[INSTRUCTION]
Could you transcribe exactly the lines from the one containing "coffee maker: none" through the last line of the records below, leaving out the pictures?

[INPUT FOR THIS TASK]
· · · ·

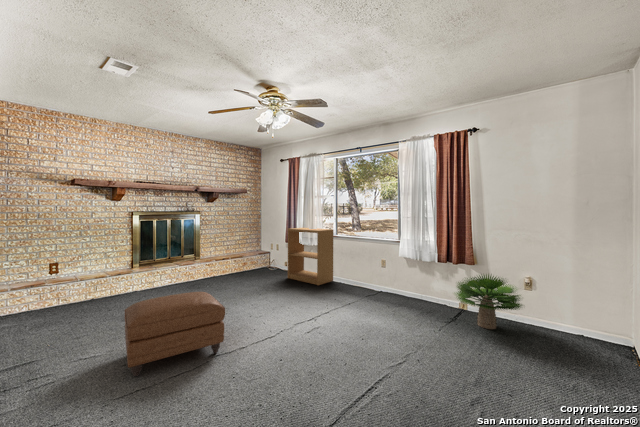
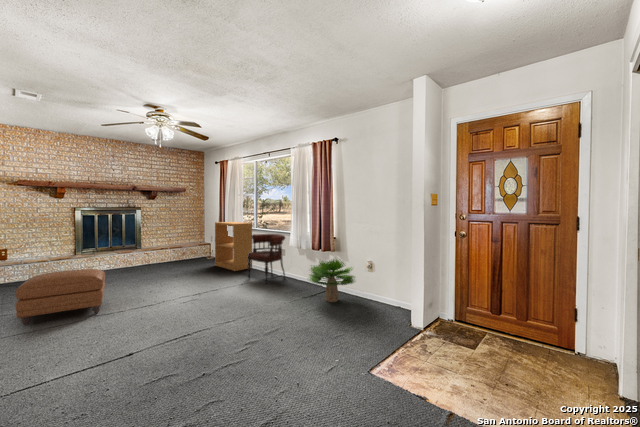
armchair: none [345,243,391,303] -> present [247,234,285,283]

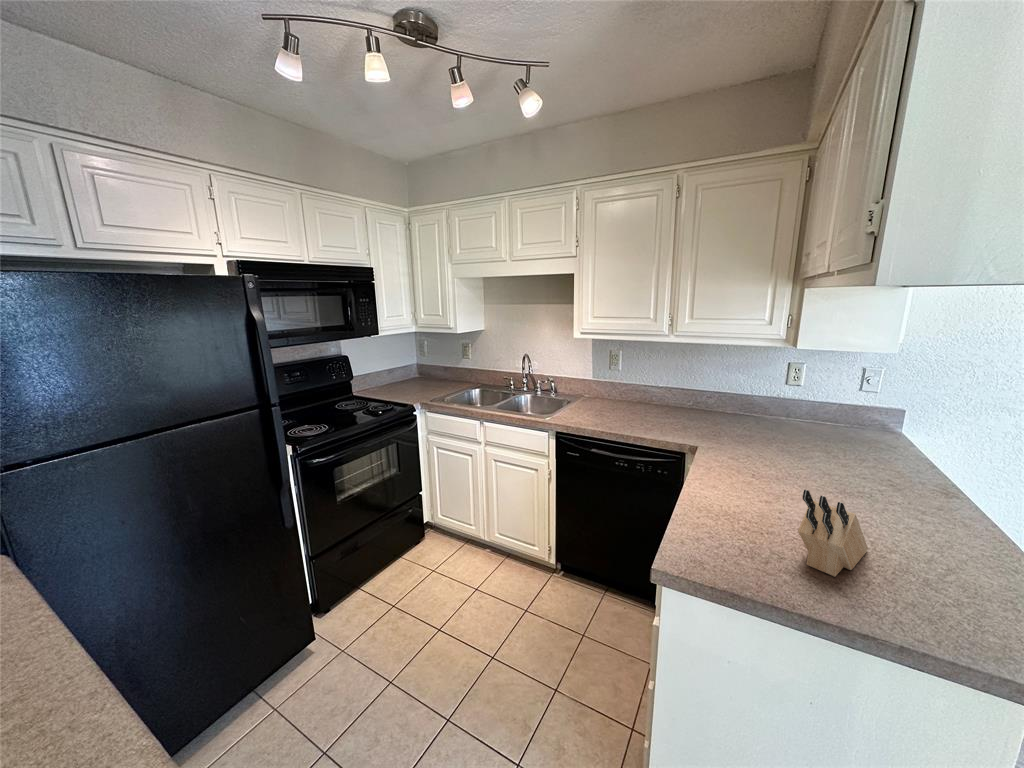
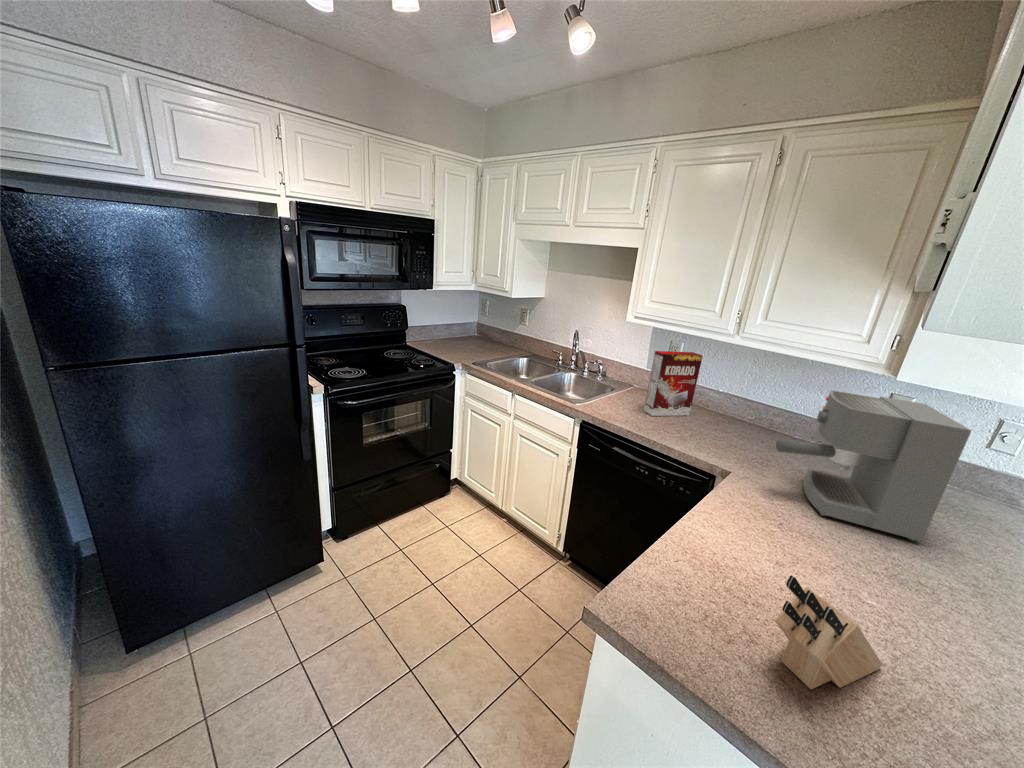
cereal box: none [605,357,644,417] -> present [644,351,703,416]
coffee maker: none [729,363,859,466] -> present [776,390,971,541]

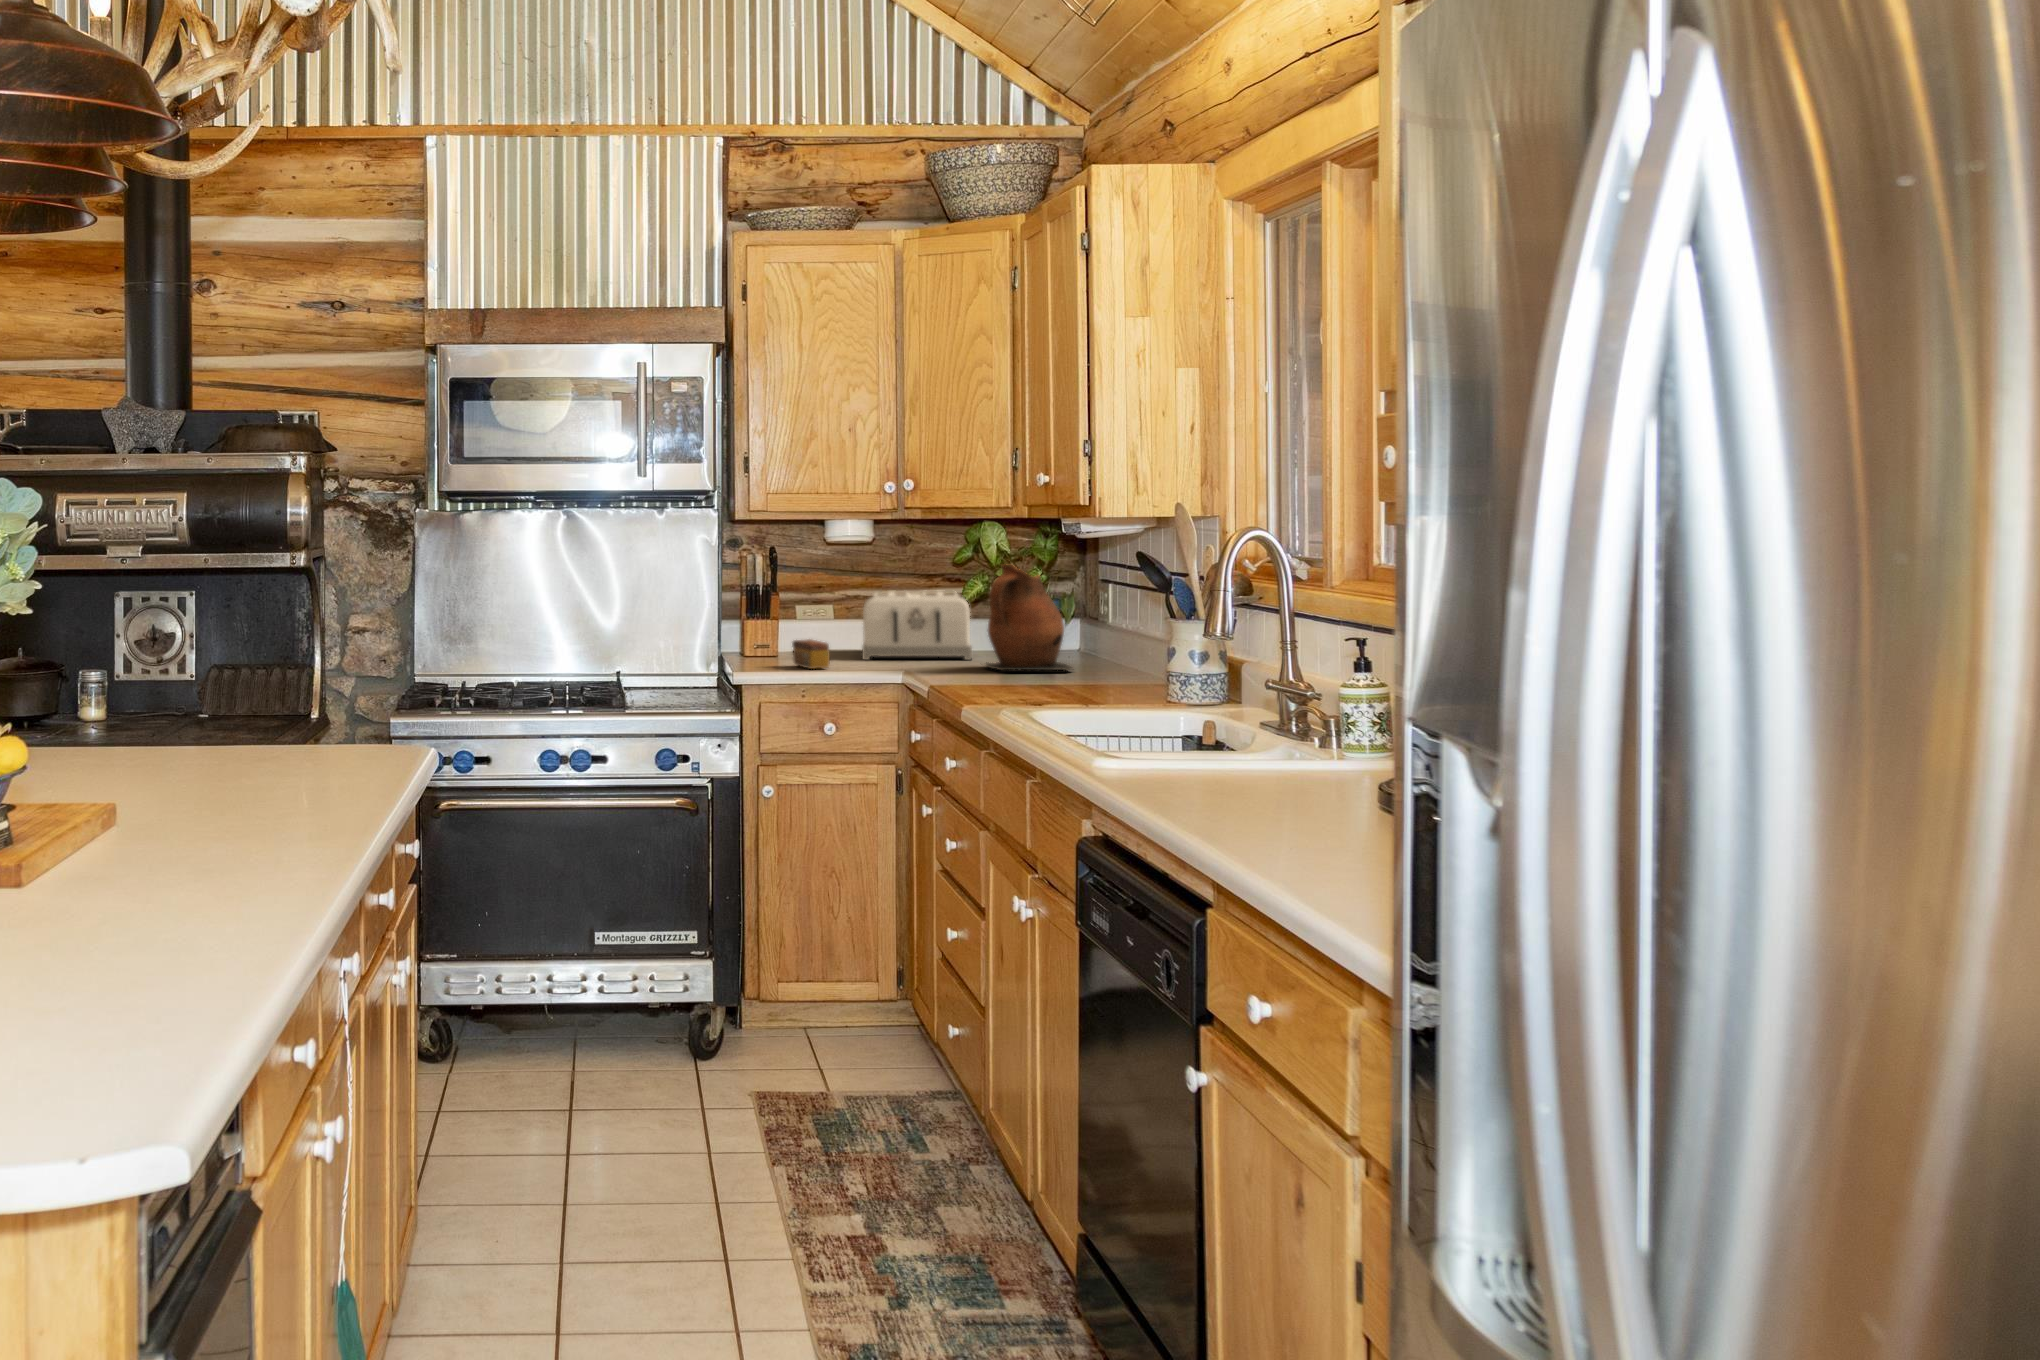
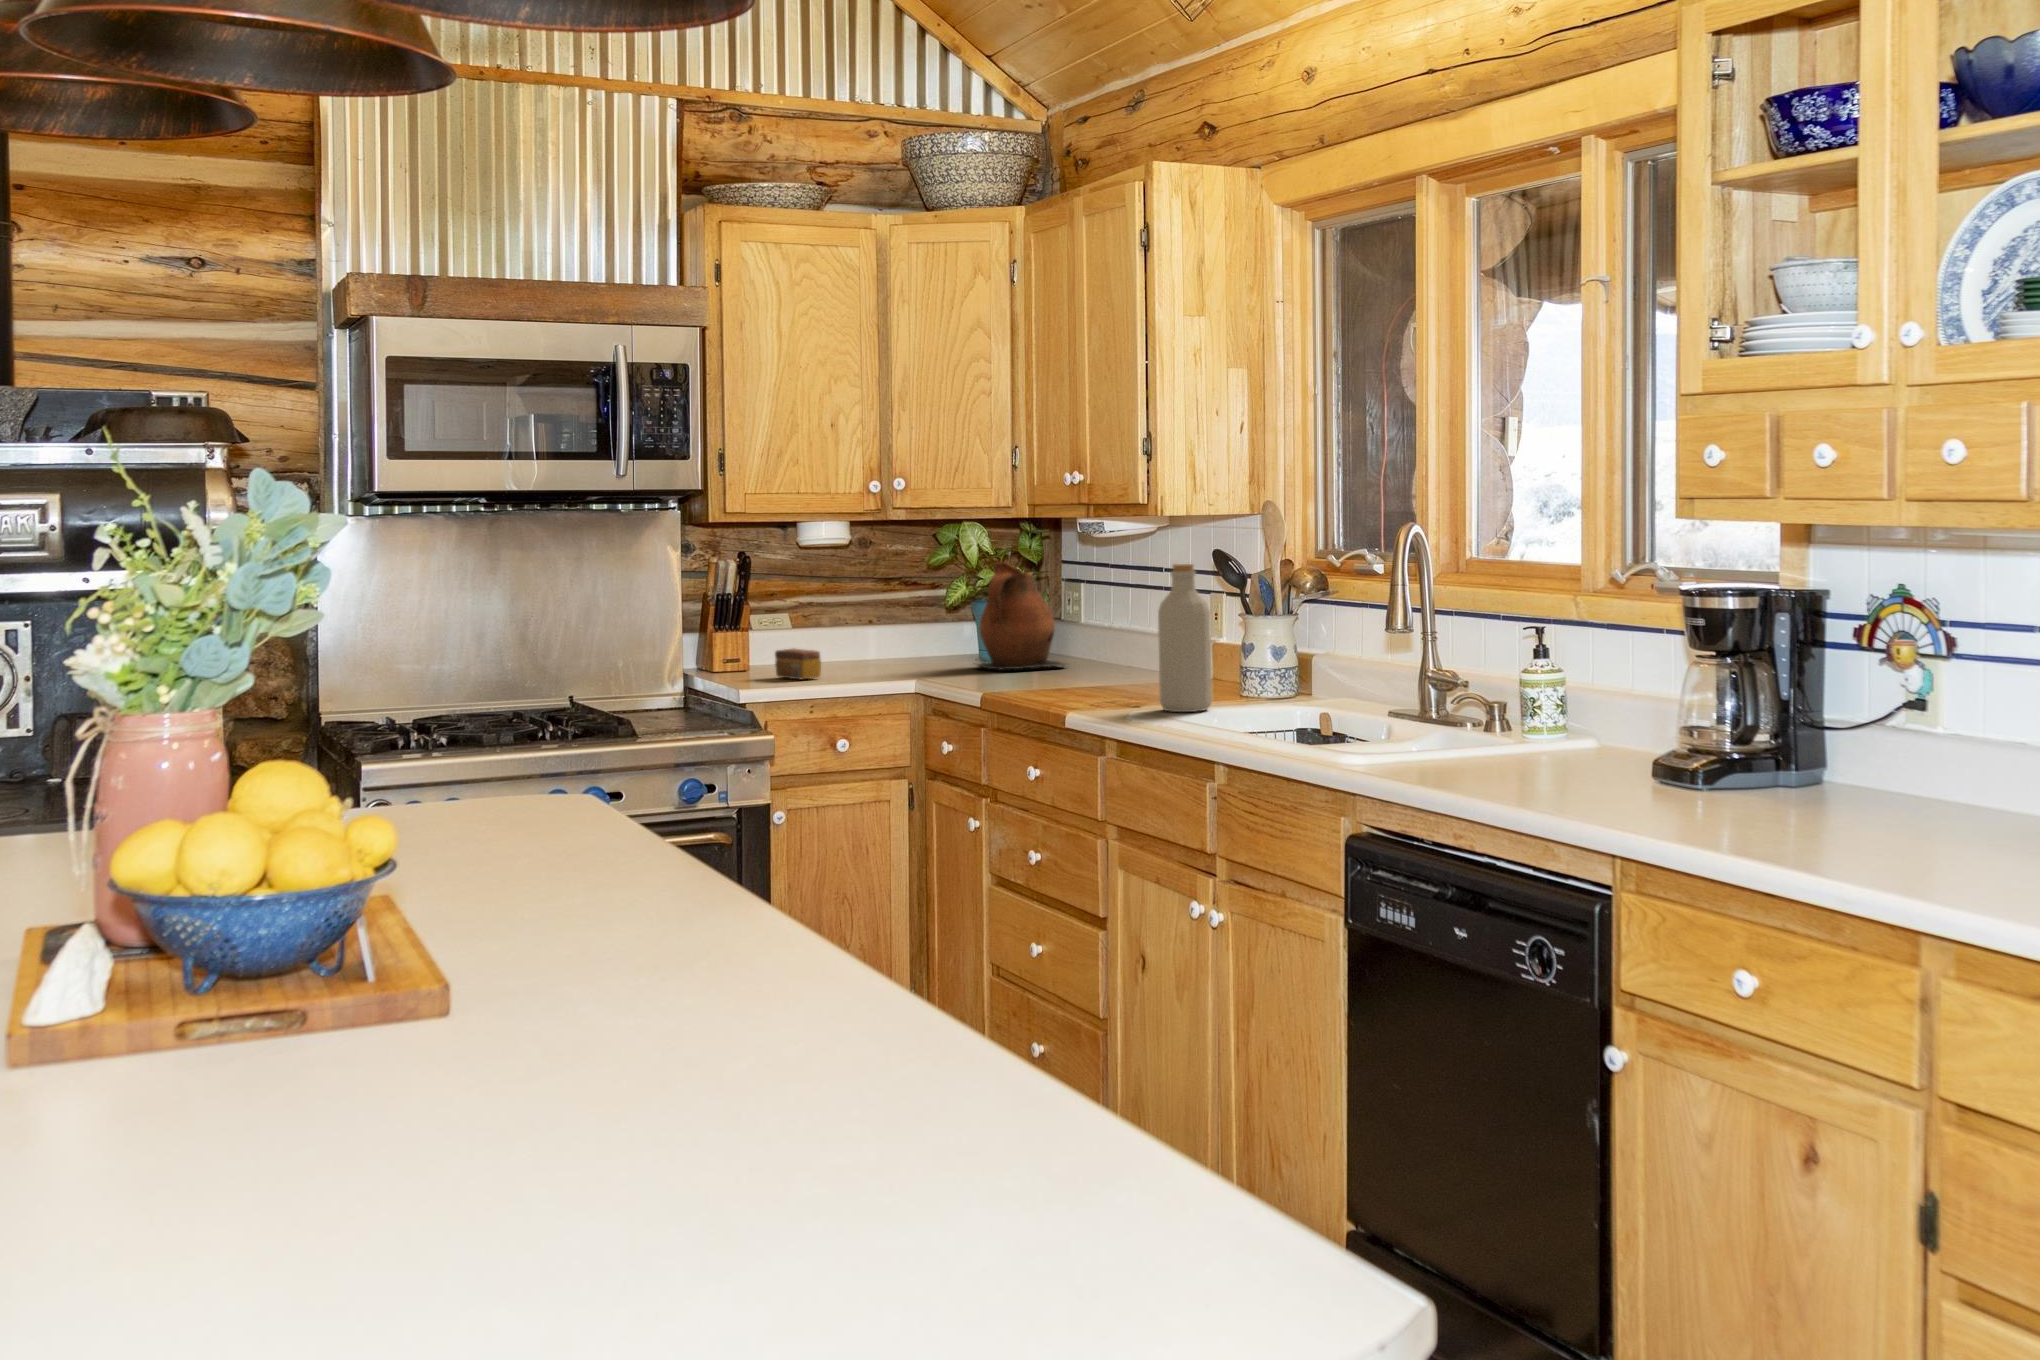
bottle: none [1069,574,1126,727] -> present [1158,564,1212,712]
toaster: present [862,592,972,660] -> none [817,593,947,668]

· · · ·

[RESPONSE BELOW]
coffee maker: none [729,363,859,466] -> present [776,390,971,541]

bottle: none [1069,574,1126,727] -> present [1158,564,1212,712]
toaster: present [862,592,972,660] -> none [817,593,947,668]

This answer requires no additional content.